Onder het mom van een ‘New Green Deal’ voert Verheugen nu gewoon ouderwetse industriële ondersteuningspolitiek. Want dit is wat er gebeurt: terwijl we in het EP met veel moeite en strijd tegen Verheugen & co (zoals de Duitse autolobby) erdoor kregen dat autofabrikanten vanaf 2012 een boete gaan betalen als ze de toegestane maximum-uitstoot CO2 overschrijden, krijgen die fabrikanten een riante vergoeding voor niet-bewezen diensten (40 miljard euro is meer dan de grootste financiële instellingen kregen).


Daar waar kleine, innovatieve bedrijven die bezig zijn met echte groene technologie jarenlang in de kou blijven staan, krijgen de grootste milieuvervuilers van Europa nog eens even een groene cheque van de belastingbetaler. Laat de biologische champagne maar knallen!


Dit is waarom de Groenen zullen blijven hameren op een waarachtige New Green Deal: eerst de politieke visie op een duurzamere economie en dan de strategie en financiering. Niet omgekeerd.


Want aangevuurd door de financiële crisis is iedereen nu plots voor innovatie. Zoals de Groenen al jarenlang aantonen, is de meest logische ontwikkeling, in de eerste plaats die van duurzame (energie) technologie en energiezuinige en CO2-arme auto’s. Eenvoudigweg omdat we alleen zo ecologisch zullen overleven, maar ook economisch: je creëert nieuwe en duurzame kennis en jobs.


Het is de fameuze door de Groenen bedachte politiek van een Green New Deal, die nu door jan en alleman politiek gerecupereerd wordt.
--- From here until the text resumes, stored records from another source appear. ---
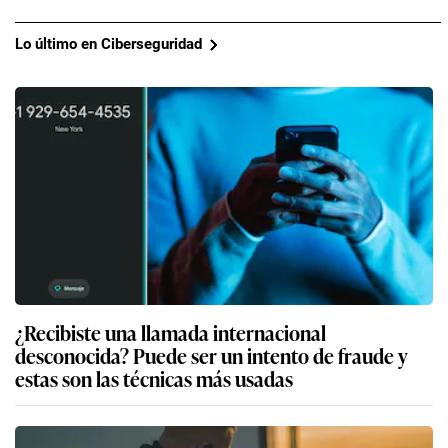
Lo último en Ciberseguridad
¿Recibiste una llamada internacional
desconocida? Puede ser un intento de fraude y
estas son las técnicas más usadas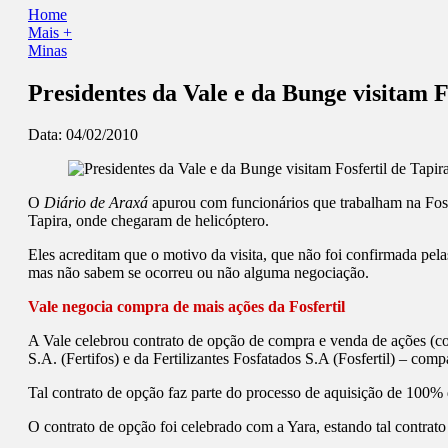
Home
Mais +
Minas
Presidentes da Vale e da Bunge visitam F
Data:
04/02/2010
O
Diário de Araxá
apurou com funcionários que trabalham na Fosfe
Tapira, onde chegaram de helicóptero.
Eles acreditam que o motivo da visita, que não foi confirmada pela
mas não sabem se ocorreu ou não alguma negociação.
Vale negocia compra de mais ações da Fosfertil
A Vale celebrou contrato de opção de compra e venda de ações (con
S.A. (Fertifos) e da Fertilizantes Fosfatados S.A (Fosfertil) – c
Tal contrato de opção faz parte do processo de aquisição de 100%
O contrato de opção foi celebrado com a Yara, estando tal contrato 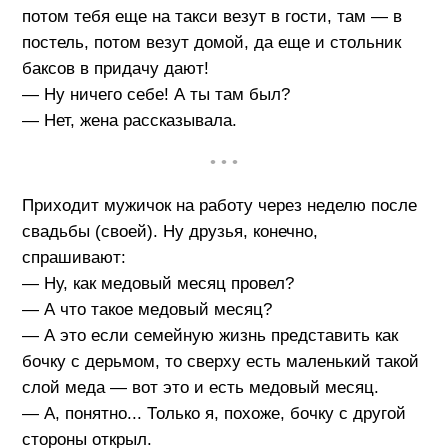
потом тебя еще на такси везут в гости, там — в
постель, потом везут домой, да еще и стольник
баксов в придачу дают!
— Ну ничего себе! А ты там был?
— Нет, жена рассказывала.
• • •
Приходит мужичок на работу через неделю после
свадьбы (своей). Ну друзья, конечно,
спрашивают:
— Ну, как медовый месяц провел?
— А что такое медовый месяц?
— А это если семейную жизнь представить как
бочку с дерьмом, то сверху есть маленький такой
слой меда — вот это и есть медовый месяц.
— А, понятно... Только я, похоже, бочку с другой
стороны открыл.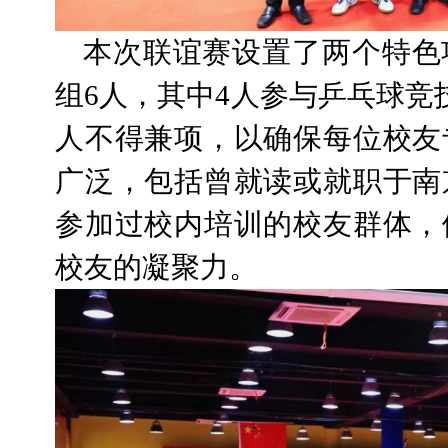
本次联谊赛设置了两个特色
组6人，其中4人参与乒乓球竞
人不得兼项，以确保每位校友
广泛，包括曾就读或就职于南
参加过校内培训的校友群体，
校友的凝聚力。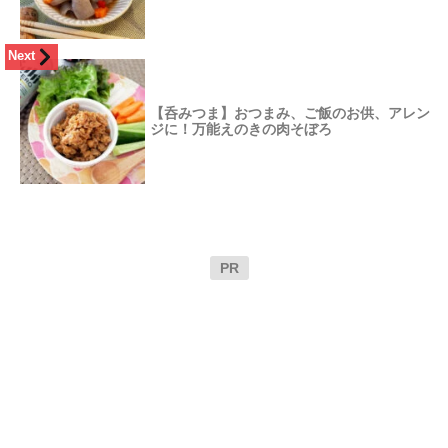
Next
【呑みつま】おつまみ、ご飯のお供、アレン
ジに！万能えのきの肉そぼろ
PR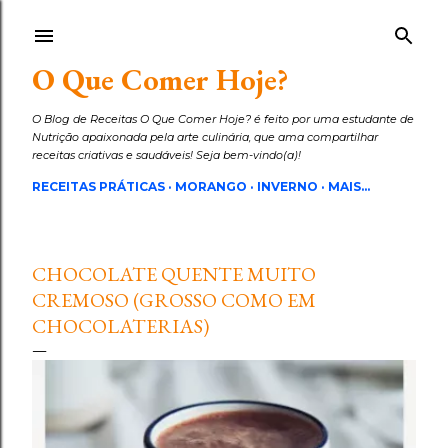
Pular para o conteúdo principal
O Que Comer Hoje?
O Blog de Receitas O Que Comer Hoje? é feito por uma estudante de
Nutrição apaixonada pela arte culinária, que ama compartilhar
receitas criativas e saudáveis! Seja bem-vindo(a)!
RECEITAS PRÁTICAS
MORANGO
INVERNO
MAIS…
CHOCOLATE QUENTE MUITO
CREMOSO (GROSSO COMO EM
CHOCOLATERIAS)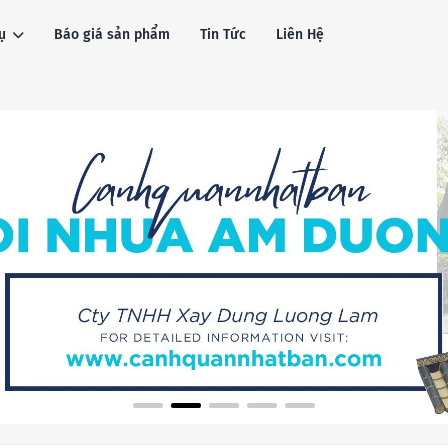
ụ
Báo giá sản phẩm
Tin Tức
Liên Hệ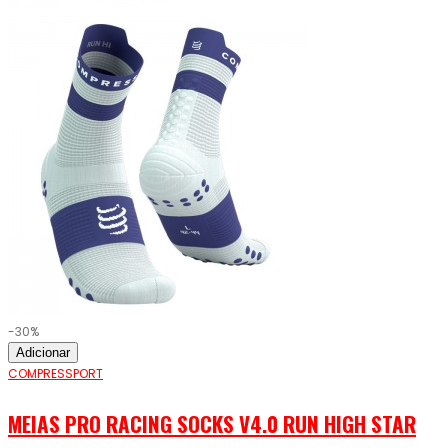
-30%
Adicionar
COMPRESSPORT
MEIAS PRO RACING SOCKS V4.0 RUN HIGH STAR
Als het gaat om het werkelijk in praktijk brengen van een Groene Revolutie, wie vertrouwt u dan meer? Zij die deze richting al vele jaren tegen alle maatschappelijke verdrukking en politiek populisme in verkondigen? Of zij die nu plots de groene kaart trekken omdat ons het water aan de lippen staat? Net als in de VS hebben we in Europa consequente politici met een visie nodig en geen groene slippendragers van de gevestigde orde.